= Alan Teulon =

British chartered surveyor (1934–2025)

Alan Edward Teulon, MBE (21 June 1934 – 2 July 2025) was a British chartered surveyor.

==Life and career==
Teulon was born in Enfield on 21 June 1934, one of the eighth generation descended from Antoine Teulon, a Huguenot refugee from the south of France who came to England and settled in Greenwich in 1689. He was a great great great nephew of architect Samuel Sanders Teulon.

Training as a chartered surveyor and working as a land surveyor in Jamaica for 9 years, he became a planning officer in South Wales and then was Head of Countryside Services in Northamptonshire for 25 years, developing the Pocket Parks initiative in 1984 which was subsequently supported nationally by the Countryside Commission. He was awarded the MBE in the 2000 New Year Honours for services to the Millennium Greens Initiative and to Countryside Management in Northamptonshire.

*What this exercise asks*
**a)** List every distinct year mentioned in the Alan Teulon biography, in the order in which each first appears.
**b)** Continue the Alan Teulon biography from the end of its final sentence.
The records are not needed for any of this work.

*Extracted entries*
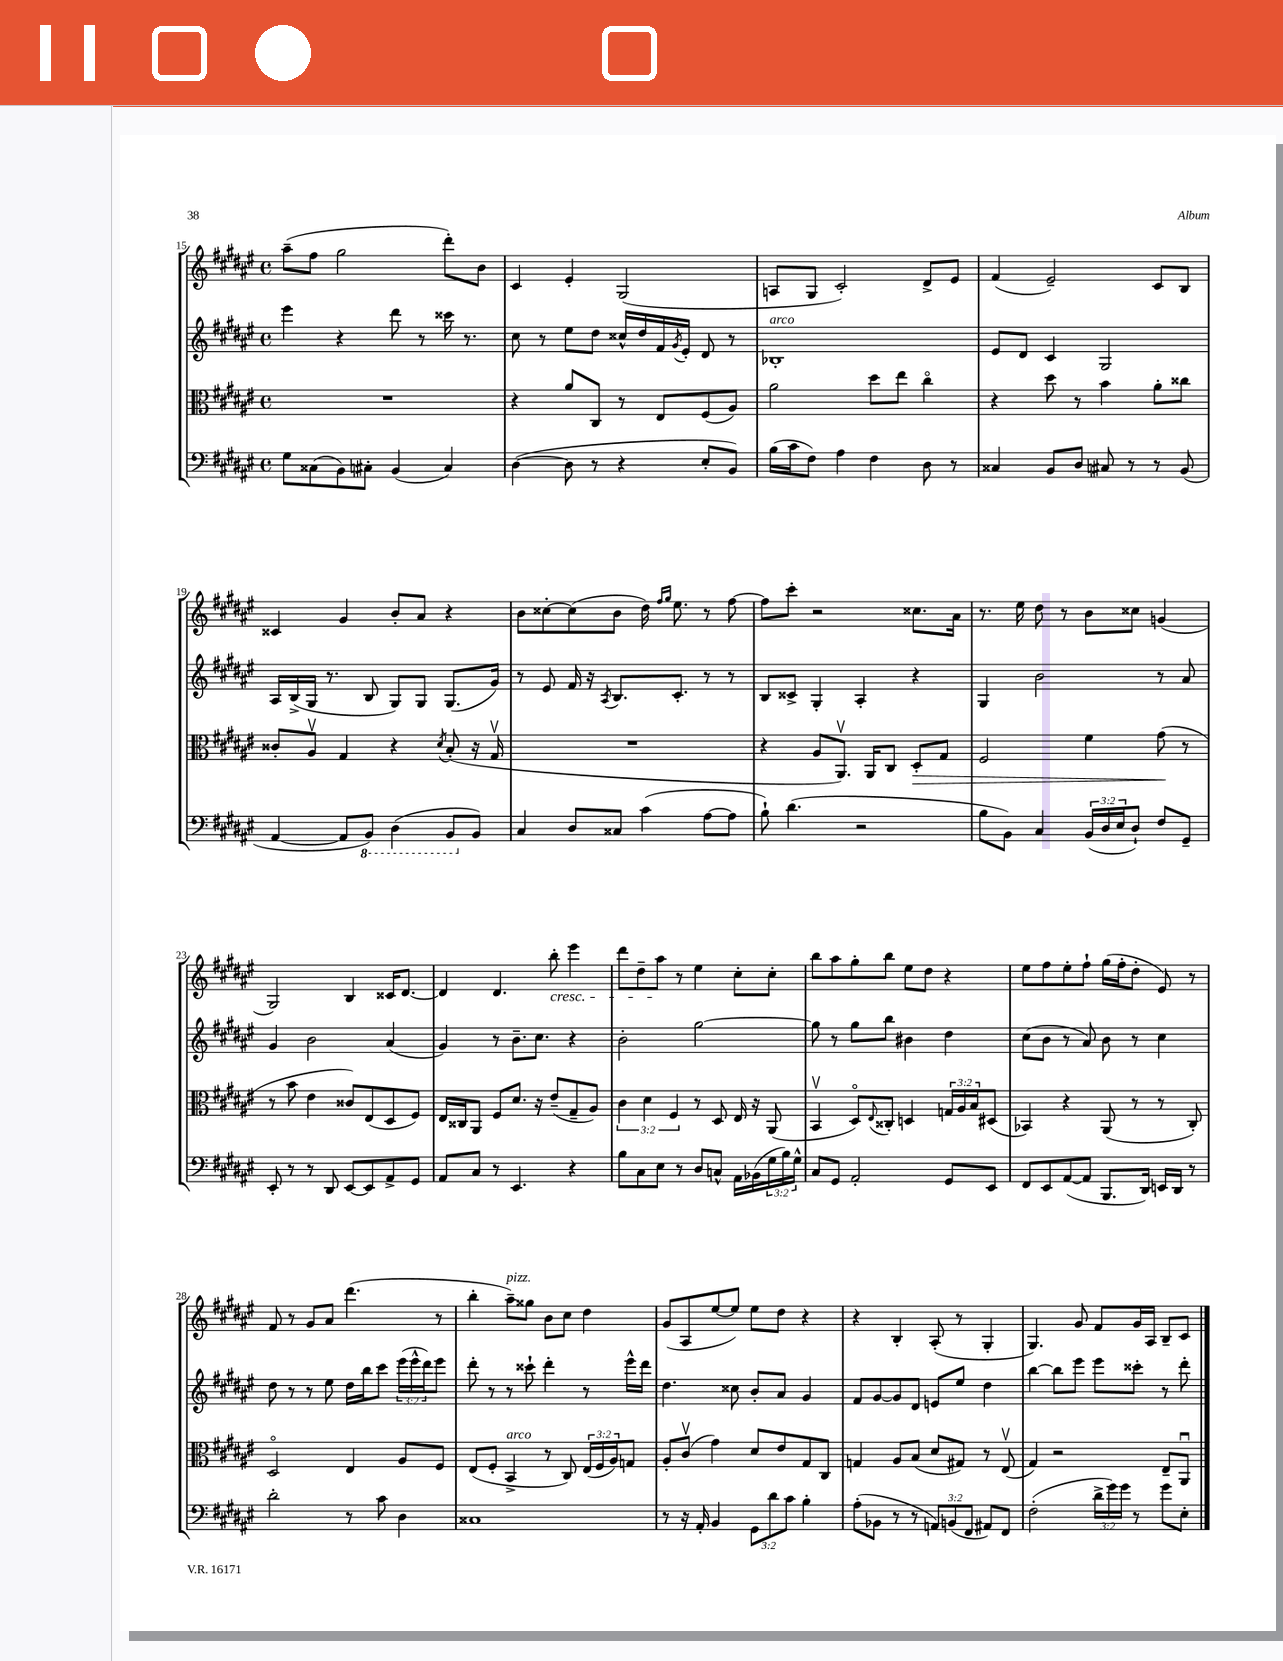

**kern	**kern	**kern	**kern
*staff4	*staff3	*staff2	*staff1
*clefF4	*clefC3	*clefG2	*clefG2
*k[f#c#g#d#a#e#]	*k[f#c#g#d#a#e#]	*k[f#c#g#d#a#e#]	*k[f#c#g#d#a#e#]
*M4/4	*M4/4	*M4/4	*M4/4
*met(c)	*met(c)	*met(c)	*met(c)
8G#\L	1r	4eee#\	(8aa#~\L
(8C##\	.	.	8ff#\J
8BB\)	.	4r	2gg#\
8C#'\J	.	.	.
(4BB/	.	8ddd#\	.
.	.	8r	.
4C#/)	.	16ccc##\	8ddd#'\L)
.	.	8.r	.
.	.	.	8b\J
=	=	=	=
([4D#\	4r	8cc#\	4c#/
.	.	8r	.
8D#\]	8a#/L	8ee#\L	4e#'/
8r	8C#/J	8dd#\J	.
4r	8r	16cc##^^/LL	(2G#/
.	.	16dd#/	.
.	8E#/L	16f#/	.
.	.	8qg#/	.
.	.	16e#'/JJ	.
8E#'/L	(8F#/	8d#/	.
8BB/J)	8A#/J)	8r	.
=	=	=	=
(16B\LL	2a#\	1B-'	8A/L
16c#\J	.	.	.
8F#\J)	.	.	8G#/J
4A#\	.	.	2c#'/)
4F#\	8dd#\L	.	.
.	8ee#\J	.	.
8D#\	4cc#o\	.	8d#^/L
8r	.	.	8e#/J
=	=	=	=
4C##/	4r	8e#/L	(4f#/
.	.	8d#/J	.
8BB/L	8dd#\	4c#/	2e#~/)
8D#/J	8r	.	.
8C#/	4b\	2G#/	.
8r	.	.	.
8r	8a#'\L	.	8c#/L
(8BB/	8cc##\J	.	8B/J
=	=	=	=
[4AA#/	8c##'/L	16A#/LL	4c##/
.	.	(16B^/	.
.	8A#v/J	16G#/JJ	.
.	.	8.r	.
8AA#/]L	4G#/	.	4g#/
8BBB/J)	.	8B/	.
(4DD#\	4r	8G#/L)	8b'/L
.	.	8G#/J	8a#/J
.	8qd#/	.	.
8BBB/L	(8B'/	(8.G#/L	4r
8BB/J)	16r	.	.
.	16G#v/	16g#/Jk)	.
=	=	=	=
4C#/	1r	8r	8b\L
.	.	8e#/	[8cc##'\
8D#/L	.	16f#/	(8cc##\]
.	.	16r	.
.	.	8qA#/	.
8C##/J	.	8.B/L	8b\J
(4c#\	.	.	16dd#\)
.	.	.	16qqff#/LL
.	.	.	16qqgg#/JJ
.	.	8.c#'/J	8.ee#\
[8A#\L	.	8r	8r
8A#\]J	.	8r	[8ff#\
=	=	=	=
8B`\)	4r	8B/L	8ff#\]L
(4.d#\	.	8c##^/J	8ccc#'\J
.	8A#/L	4G#'/	2r
.	8.AA#v/J)	.	.
2r	.	4A#'/	.
.	16AA#/LK	.	.
.	8C#/J	.	.
.	8D#'/L	4r	8.cc##\L
.	8G#/J	.	.
.	.	.	16a#\Jk
=	=	=	=
8B\L	2F#/	4G#/	8.r
8BB\J)	.	.	.
.	.	.	16ee#\
4C#/	.	2b\	8dd#\
.	.	.	8r
(24BB/LL	4f#\	.	8b\L
24D#/	.	.	.
24E#/J	.	.	.
8D#`/J)	.	.	8cc##\J
8F#/L	(8g#\	8r	(4g/
8GG#~/J	8r	8a#/	.
=	=	=	=
8EE#'/	8r	4g#/	2G#/)
8r	8b\	.	.
8r	4e#\	2b\	.
8DD#/	.	.	.
[8EE#/L	8c##/L)	.	4B/
8EE#/]	(8E#/	.	.
8AA#^/	8D#/	(4a#/	16c##/LK
.	.	.	[8.d#/J
8GG#/J	8F#/J)	.	.
=	=	=	=
8AA#/L	16E#/LL	4g#/)	4d#/]
.	16C##/J	.	.
8C#/J	8AA#/J	.	.
8r	8F#/L	8r	4.d#/
4.EE#/	8.d#/J	8.b~\L	.
.	16r	8.cc#\J	.
.	(8e#~/L	.	8bb'\
4r	8G#~/	4r	4eee#\
.	8A#/J)	.	.
=	=	=	=
8B\L	6c#\	2b'\	8ddd#\L
8C#\	.	.	8dd#~\
.	6d#\	.	.
8E#\J	.	.	8aa#\J
.	6F#/	.	.
8r	.	.	8r
8D#/L	8r	[2gg#\	4ee#\
8C^^/J	8D#/	.	.
16AA#\LL	16E#/	.	8cc#'\L
(16BB-\	16r	.	.
24G#\	(8AA#/	.	8cc#'\J
24B\)	.	.	.
24G#^^\JJ	.	.	.
=	=	=	=
8C#/L	4BBv/	8gg#\]	8bb\L
8GG#/J	.	8r	8aa#\
2AA#'/	8D#o/L)	8gg#\L	8gg#'\
.	8qqE#/	.	.
.	8C##'/J	8bb\J	8bb\J
.	4D/	4b#\	8ee#\L
.	.	.	8dd#\J
8GG#/L	24G/LL	4dd#\	4r
.	24A#/	.	.
.	24B/J	.	.
8EE#/J	(8D#/J	.	.
=	=	=	=
8FF#/L	4BB-/)	(8cc#\L	8ee#\L
8EE#/	.	8b\J	8ff#\
([8AA#/	4r	8r	8ee#'\
8AA#/]J	.	8a#/)	8ff#`\J
8.BBB/L	(8AA#/	8b\	(16gg#\LL
.	.	.	16ff#'\J
.	8r	8r	8dd#'\J
16DD#/Jk)	.	.	.
16EE/LL	8r	4cc#\	8e#/)
16DD#/JJ	.	.	.
8r	8C#'/)	.	8r
=	=	=	=
2d#'\	2D#o/	8dd#\	8f#/
.	.	8r	8r
.	.	8r	8g#/L
.	.	8ee#\	8a#/J
8r	4E#/	16dd#\LL	(4.ddd#\
.	.	16bb\J	.
8c#\	.	8ccc#\J	.
4D#\	8A#/L	(24eee#\LL	.
.	.	24eee#^^\	.
.	.	24ddd#\J)	.
.	8F#/J	8eee#\J	8r
=	=	=	=
1C##	(8E#/L	8ddd#'\	4bb'\
.	8F#'/J	8r	.
.	4BB^/	8r	8aa#~\L)
.	.	8ccc##`\	8gg##\J
.	8r	4ddd#'\	8b\L
.	8C#/)	.	8cc#\J
.	(24E#/LL	8r	4dd#\
.	24F#/	.	.
.	24A#/J)	.	.
.	8G/J	16eee#^^\LL	.
.	.	16ddd#\JJ	.
=	=	=	=
8r	8A#'/L	4.dd#\	(8g#/L
16r	(8c#v/J	.	8A#/
16AA#'/	.	.	.
4BB/	4g#\)	.	[8ee#/
.	.	8cc##\	8ee#/]J)
12GG#\L	8d#/L	8b'/L	8ee#\L
12d#\	.	.	.
.	8e#/	8a#/J	8dd#\J
12c#\J	.	.	.
4B'\	8G#/	4g#/	4r
.	8C#/J	.	.
=	=	=	=
(8A#'\L	4G/	8f#/L	4r
8BB-\J	.	[8g#/	.
8r	8A#/L	8g#/]	4B'/
8r	(8B/J	8d#/J	.
12AA/L)	8d#/L	8e/L	(8A#'/
(12BB/	.	.	.
.	8G#/J)	8ee#/J	8r
12FF#/J	.	.	.
8AA#/L)	8r	4dd#\	4G#'/
8FF#/J	(8E#v/	.	.
=	=	=	=
(2F#'\	4G#/)	[4bb\	4.G#/)
.	2r	8bb\]L	.
.	.	8eee#\J	8g#/
24d#^\LL	.	8eee#\L	8f#/L
24g#\)	.	.	.
24g#\JJ	.	.	.
8r	.	8ccc##'\J	16g#/L
.	.	.	16A#/JJ
8g#\L	8E#~/L	8r	8B~/L
8E#'\J	8AA#u/J	8ddd#'\	8c#/J
==	==	==	==
*-	*-	*-	*-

*Written responses*
**a)** 1934, 2025, 1689, 1984, 2000

**b)**
He was a member of the Dave Burman Jazz Group which played at the 1956 Sopot Jazz Festival in Poland, a revival of Polish jazz culture that began at the height of the Cold War.

In 2022 he was awarded the Jamaica Badge of Honour for Meritorious Service – Honorary Award for Notable Contribution to the History of Jamaica.

Teulon died on 2 July 2025, at the age of 91.

==Publications==
- The life and work of Samuel Sanders Teulon Victorian architect (2009)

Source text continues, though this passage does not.